Stratégie de simplification de l'environnement réglementaire, mise en oeuvre de la stratégie de Lisbonne
En adoptant le rapport d’initiative de Giuseppe GARGANI (PPE-DE, IT) par 506 voix pour, 10 contre et 31 abstentions, le Parlement européen soutient vivement le processus de simplification de l'environnement réglementaire de l'Union, de même que l'objectif visant à garantir un environnement réglementaire approprié, simple et efficace. Il souligne cependant que ce processus doit répondre à un certain nombre de conditions préalables: a) participation intégrale du Parlement européen, à la fois en tant qu'acteur du débat interinstitutionnel sur la simplification et en tant que colégislateur dans l'adoption de la législation soumise au "processus de simplification"; b) consultation élargie et transparente de toutes les parties prenantes concernées, à savoir non seulement les États membres et les entreprises, mais aussi les organisations non gouvernementales ; c) renforcement de la transparence globale de la procédure réglementaire, en particulier en rendant accessibles au public les discussions du Conseil lorsque celui-ci agit en qualité de législateur.
Les députés encouragent la Commission à adopter, dans le cadre de l'accord interinstitutionnel "Mieux légiférer", une législation ciblée, soigneusement étudiée et dont l'impact sera prévisible. Ils estiment toutefois que le processus de simplification ne devrait en aucun cas avoir pour effet d'abaisser les normes établies par la législation actuelle. Le rapport met ainsi en garde contre une analyse trop étroite et uniquement financière des bénéfices et des coûts de la législation visée. Toute évaluation en vue d'une simplification devra prendre en compte de la même façon les aspects économiques, sociaux, environnementaux et sanitaires sans se limiter à des considérations à court terme.
La Commission est invitée à accorder la priorité à la simplification des règlements. Les directives ne devraient être simplifiées que dans des cas exceptionnels, dûment justifiés, lorsqu'elles ne portent pas sur des matières très sensibles ou ne résultent pas de compromis ardus (ex : le droit communautaire des sociétés).

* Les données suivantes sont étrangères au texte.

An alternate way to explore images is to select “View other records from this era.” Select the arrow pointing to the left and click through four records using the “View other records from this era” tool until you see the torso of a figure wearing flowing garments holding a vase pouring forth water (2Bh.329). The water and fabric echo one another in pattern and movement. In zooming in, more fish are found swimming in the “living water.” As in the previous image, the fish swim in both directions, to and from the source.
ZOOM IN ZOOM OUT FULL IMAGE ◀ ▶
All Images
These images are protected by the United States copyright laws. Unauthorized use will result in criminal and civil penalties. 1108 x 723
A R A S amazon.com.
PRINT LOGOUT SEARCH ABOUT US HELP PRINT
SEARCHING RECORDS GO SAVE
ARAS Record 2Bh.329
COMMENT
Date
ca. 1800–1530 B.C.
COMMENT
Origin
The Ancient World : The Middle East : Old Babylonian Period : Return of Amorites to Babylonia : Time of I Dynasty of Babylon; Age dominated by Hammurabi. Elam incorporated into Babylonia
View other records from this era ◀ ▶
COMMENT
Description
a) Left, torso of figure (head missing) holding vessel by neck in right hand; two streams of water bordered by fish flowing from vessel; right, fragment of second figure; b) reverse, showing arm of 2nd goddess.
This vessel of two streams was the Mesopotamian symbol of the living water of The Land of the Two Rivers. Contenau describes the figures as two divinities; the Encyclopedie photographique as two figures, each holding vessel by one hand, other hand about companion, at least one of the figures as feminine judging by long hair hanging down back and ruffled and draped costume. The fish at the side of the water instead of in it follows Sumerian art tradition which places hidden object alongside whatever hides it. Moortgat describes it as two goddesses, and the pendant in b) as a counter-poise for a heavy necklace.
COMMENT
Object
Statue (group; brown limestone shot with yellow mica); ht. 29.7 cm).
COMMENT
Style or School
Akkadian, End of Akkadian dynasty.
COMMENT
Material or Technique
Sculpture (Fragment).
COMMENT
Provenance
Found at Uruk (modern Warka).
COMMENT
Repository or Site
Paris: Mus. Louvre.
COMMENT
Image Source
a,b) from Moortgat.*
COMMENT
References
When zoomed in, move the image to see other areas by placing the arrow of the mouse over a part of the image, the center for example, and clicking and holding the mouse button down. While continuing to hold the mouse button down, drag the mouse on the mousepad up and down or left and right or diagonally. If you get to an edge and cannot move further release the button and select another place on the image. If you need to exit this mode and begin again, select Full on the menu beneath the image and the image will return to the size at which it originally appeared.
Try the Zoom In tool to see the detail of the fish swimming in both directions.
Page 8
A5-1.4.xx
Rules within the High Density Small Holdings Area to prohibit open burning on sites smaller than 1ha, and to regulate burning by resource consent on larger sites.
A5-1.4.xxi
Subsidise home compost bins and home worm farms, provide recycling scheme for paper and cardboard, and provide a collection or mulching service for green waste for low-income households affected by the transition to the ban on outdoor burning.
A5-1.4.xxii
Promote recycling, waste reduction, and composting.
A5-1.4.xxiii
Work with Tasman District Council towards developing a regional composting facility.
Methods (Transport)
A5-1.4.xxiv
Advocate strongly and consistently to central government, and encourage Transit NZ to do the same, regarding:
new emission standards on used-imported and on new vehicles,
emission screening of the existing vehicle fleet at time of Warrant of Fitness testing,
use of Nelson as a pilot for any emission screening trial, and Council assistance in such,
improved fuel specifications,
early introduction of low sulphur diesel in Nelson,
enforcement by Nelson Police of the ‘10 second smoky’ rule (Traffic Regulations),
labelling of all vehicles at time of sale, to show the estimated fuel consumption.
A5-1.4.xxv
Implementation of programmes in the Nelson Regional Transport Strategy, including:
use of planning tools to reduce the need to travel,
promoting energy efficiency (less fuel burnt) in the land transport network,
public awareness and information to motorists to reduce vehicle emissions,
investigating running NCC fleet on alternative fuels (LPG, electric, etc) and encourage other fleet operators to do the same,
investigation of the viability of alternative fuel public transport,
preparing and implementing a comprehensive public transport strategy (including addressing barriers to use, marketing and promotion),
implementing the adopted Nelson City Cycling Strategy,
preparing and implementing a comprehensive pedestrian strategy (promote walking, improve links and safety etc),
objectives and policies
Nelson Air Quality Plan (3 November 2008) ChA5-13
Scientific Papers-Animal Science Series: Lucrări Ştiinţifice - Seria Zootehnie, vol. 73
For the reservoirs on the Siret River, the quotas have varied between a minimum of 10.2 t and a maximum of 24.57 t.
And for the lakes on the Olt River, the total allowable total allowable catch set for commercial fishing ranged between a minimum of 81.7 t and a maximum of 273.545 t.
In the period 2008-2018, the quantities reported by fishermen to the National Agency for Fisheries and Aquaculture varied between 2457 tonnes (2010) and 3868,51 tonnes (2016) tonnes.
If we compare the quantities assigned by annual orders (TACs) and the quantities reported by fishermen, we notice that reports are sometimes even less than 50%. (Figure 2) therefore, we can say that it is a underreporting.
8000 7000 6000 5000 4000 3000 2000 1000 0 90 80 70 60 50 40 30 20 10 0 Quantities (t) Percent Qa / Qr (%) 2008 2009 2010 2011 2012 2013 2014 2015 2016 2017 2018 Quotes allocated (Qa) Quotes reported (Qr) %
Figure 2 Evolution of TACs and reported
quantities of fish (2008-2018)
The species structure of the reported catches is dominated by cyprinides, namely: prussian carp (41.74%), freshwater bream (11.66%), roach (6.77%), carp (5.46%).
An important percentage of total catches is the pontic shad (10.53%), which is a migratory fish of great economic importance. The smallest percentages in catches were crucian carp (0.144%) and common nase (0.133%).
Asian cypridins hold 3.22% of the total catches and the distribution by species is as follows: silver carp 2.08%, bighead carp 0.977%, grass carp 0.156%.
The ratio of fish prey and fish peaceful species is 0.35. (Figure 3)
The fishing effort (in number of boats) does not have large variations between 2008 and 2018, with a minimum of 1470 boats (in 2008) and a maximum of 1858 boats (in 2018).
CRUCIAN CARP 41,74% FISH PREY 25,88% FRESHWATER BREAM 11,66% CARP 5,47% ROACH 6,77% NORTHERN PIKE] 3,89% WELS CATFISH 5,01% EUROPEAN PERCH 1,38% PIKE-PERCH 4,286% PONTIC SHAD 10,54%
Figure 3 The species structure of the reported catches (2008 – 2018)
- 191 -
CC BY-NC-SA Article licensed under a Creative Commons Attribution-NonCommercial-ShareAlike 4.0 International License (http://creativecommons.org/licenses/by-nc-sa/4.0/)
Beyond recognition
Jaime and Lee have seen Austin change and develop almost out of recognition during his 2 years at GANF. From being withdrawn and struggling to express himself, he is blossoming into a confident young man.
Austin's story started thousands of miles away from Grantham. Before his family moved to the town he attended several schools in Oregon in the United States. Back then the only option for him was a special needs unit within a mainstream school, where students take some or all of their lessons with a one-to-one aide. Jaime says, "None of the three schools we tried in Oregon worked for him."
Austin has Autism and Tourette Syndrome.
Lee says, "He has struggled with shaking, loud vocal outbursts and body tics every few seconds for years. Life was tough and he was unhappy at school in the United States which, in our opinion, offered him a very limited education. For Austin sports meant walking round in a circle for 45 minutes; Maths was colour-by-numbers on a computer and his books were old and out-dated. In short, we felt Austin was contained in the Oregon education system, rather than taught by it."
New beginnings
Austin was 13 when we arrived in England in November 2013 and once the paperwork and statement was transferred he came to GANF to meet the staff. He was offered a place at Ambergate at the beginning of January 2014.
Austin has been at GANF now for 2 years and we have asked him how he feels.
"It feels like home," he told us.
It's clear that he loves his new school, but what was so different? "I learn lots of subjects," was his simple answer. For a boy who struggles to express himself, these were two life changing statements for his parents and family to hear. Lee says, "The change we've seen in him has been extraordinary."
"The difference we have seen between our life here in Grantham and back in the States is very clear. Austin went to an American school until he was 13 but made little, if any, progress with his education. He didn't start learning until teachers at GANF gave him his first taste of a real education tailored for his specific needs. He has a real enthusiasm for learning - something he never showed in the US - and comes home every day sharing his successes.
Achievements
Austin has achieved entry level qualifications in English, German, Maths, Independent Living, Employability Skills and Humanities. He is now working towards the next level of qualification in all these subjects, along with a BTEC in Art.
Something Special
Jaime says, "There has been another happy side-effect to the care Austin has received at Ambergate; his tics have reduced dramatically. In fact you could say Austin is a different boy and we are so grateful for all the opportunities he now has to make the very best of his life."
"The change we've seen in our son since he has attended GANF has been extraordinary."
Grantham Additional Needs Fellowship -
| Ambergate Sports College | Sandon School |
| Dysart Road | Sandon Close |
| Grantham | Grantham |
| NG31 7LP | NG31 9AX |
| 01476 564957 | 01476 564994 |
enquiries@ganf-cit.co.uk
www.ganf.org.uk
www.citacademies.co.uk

Les députés sont d'avis que l'abrogation des actes dépassés et caducs est une exigence prioritaire, que la Commission doit concrétiser sans retard. Ils considèrent toutefois qu'en pareils cas, l'abrogation de la réglementation communautaire devrait aller de pair avec un acte juridique communautaire pour empêcher les États membres de régir les matières qui ont été déréglementées au niveau communautaire. Ils estiment également que la codification et la refonte sont les instruments les plus importants de simplification de l'acquis communautaire et encouragent un recours plus étendu à de pareils instruments. Ils insistent cependant pour que la simplification n'aboutisse pas à une réécriture de l'acquis en dehors du contrôle démocratique.
Le rapport souligne que les instruments législatifs traditionnels doivent continuer à être normalement utilisés pour atteindre les objectifs fixés par les traités, étant entendu que l'utilisation de modes de régulation alternatifs tels que la corégulation et l'autorégulation peut compléter utilement les mesures législatives, lorsque ces méthodes apportent des améliorations d'une portée équivalente ou supérieure à ce que la législation permet de réaliser.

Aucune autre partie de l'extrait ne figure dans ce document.